Grief is a unique and dynamic process, but it is known that proper emotional support by professionals, the family and social environment, make it possible to re-elaborate and place it in the life story of the person in order to move towards the future.

What are some of the techniques and methodologies used in psychotherapy sessions to help women who have suffered a miscarriage?

As an expert clinical psychologist in the perinatal area and in trauma, I have learned to look at the person above the technique, although my integrative training It helps me every day to be able to incorporate various techniques that help each person to be able to elaborate their pain and their difficulties in a healthier and more functional.

When the experience of loss is loaded with a lot of trauma around the process, I usually use techniques such as EMDR (Eye Movement Desensitization and Reprocessing). Grief processes, however, mobilize many different tools such as working with thoughts (from a more cognitive approach) as well as working with the emotions that are occurring.

We are going to need a lot of emotional containment, and present resources, such as Mindfulness. It is for all these reasons that under a model of reciprocal interaction therapy (strategic therapy, cognitive, systemic and interpersonal in addition to those developed in the model), we will be able to address in a much broader way all the needs that they emerge.
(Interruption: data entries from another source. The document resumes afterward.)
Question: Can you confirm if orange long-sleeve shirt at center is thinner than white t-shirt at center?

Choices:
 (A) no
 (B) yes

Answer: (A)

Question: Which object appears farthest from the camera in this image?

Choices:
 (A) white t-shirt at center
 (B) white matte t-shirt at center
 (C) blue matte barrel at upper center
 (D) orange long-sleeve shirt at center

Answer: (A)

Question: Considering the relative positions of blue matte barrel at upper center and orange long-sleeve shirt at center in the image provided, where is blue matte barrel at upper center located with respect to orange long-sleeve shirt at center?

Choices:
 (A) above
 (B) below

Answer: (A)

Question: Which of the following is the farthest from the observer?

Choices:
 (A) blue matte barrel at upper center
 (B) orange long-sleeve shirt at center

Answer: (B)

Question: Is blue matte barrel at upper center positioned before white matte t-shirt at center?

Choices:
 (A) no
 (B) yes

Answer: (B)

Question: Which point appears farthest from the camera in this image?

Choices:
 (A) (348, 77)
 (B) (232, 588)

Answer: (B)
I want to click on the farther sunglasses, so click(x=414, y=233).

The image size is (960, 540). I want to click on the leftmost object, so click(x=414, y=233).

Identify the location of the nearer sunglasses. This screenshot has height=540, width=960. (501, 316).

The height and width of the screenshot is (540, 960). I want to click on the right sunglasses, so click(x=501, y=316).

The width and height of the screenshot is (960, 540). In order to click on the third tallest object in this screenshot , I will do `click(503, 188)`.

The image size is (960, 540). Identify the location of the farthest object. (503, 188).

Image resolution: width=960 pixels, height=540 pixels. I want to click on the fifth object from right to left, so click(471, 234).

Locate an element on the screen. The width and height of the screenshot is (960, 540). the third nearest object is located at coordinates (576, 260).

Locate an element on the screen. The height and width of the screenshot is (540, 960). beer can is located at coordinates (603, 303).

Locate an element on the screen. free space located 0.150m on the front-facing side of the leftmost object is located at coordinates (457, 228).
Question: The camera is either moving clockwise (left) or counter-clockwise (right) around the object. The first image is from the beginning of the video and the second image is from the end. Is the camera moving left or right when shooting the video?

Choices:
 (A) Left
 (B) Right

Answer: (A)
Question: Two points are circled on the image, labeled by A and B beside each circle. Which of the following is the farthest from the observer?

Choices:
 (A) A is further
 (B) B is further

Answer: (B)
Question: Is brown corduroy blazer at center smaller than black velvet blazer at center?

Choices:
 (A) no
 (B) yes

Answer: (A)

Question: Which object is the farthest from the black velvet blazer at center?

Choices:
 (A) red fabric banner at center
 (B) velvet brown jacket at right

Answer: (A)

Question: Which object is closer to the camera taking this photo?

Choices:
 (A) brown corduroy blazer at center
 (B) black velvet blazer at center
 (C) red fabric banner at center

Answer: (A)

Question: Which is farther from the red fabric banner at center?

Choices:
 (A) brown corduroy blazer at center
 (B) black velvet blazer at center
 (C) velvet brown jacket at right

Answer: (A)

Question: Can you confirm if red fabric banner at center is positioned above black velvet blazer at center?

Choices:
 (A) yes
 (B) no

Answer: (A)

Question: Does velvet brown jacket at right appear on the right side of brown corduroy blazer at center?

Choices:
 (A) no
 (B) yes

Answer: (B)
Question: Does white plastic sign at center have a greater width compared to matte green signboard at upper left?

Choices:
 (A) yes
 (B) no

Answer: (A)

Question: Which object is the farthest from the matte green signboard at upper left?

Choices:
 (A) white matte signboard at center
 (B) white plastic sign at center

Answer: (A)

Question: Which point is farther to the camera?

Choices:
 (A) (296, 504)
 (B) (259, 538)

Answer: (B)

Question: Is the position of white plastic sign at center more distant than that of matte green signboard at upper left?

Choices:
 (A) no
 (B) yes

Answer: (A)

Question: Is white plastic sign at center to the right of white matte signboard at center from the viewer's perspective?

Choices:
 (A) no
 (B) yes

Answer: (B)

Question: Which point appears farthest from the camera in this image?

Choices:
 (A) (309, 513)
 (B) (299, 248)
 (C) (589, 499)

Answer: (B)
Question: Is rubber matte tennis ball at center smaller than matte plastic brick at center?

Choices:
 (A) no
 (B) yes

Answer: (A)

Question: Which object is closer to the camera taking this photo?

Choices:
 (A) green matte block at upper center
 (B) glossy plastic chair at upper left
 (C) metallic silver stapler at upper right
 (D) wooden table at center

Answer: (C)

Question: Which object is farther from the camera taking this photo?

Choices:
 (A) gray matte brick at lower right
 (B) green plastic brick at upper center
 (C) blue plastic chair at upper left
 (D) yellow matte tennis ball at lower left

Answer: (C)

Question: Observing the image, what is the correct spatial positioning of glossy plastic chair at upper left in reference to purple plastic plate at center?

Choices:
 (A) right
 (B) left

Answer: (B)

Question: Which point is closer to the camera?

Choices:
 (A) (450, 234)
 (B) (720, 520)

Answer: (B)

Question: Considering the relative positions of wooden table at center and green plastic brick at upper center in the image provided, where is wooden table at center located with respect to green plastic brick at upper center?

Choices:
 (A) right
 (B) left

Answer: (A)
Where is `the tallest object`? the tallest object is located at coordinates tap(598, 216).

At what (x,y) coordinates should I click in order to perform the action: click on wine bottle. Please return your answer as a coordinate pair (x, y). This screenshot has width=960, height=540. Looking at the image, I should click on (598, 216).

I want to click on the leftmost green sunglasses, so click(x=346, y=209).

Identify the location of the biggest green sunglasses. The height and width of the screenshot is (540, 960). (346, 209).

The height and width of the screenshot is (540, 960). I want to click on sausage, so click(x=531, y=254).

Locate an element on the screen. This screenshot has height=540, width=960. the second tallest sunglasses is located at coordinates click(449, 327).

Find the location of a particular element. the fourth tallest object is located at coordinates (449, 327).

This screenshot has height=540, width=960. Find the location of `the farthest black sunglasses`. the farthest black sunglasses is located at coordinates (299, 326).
And how is the process of recovery and emotional improvement taking place?

It is important to know that pain is like the waves of the sea, sometimes they are small and even though they are there they are bearable, but there are other moments, when least expected, that can come a big wave and throw us to the ground, especially in the early stages of recovery, as very specific dates that remind us or reactivate the painful moment of loss.

As everything that happened is repositioned, what takes place is a kind of reorganization, in which, without forgetting the loss, and often keeping it very much in mind for a lifetime, life can be redone, the ability to connect with the present and give another format to so much pain without generating so much suffering in the present, and therefore continue advancing towards the future. future.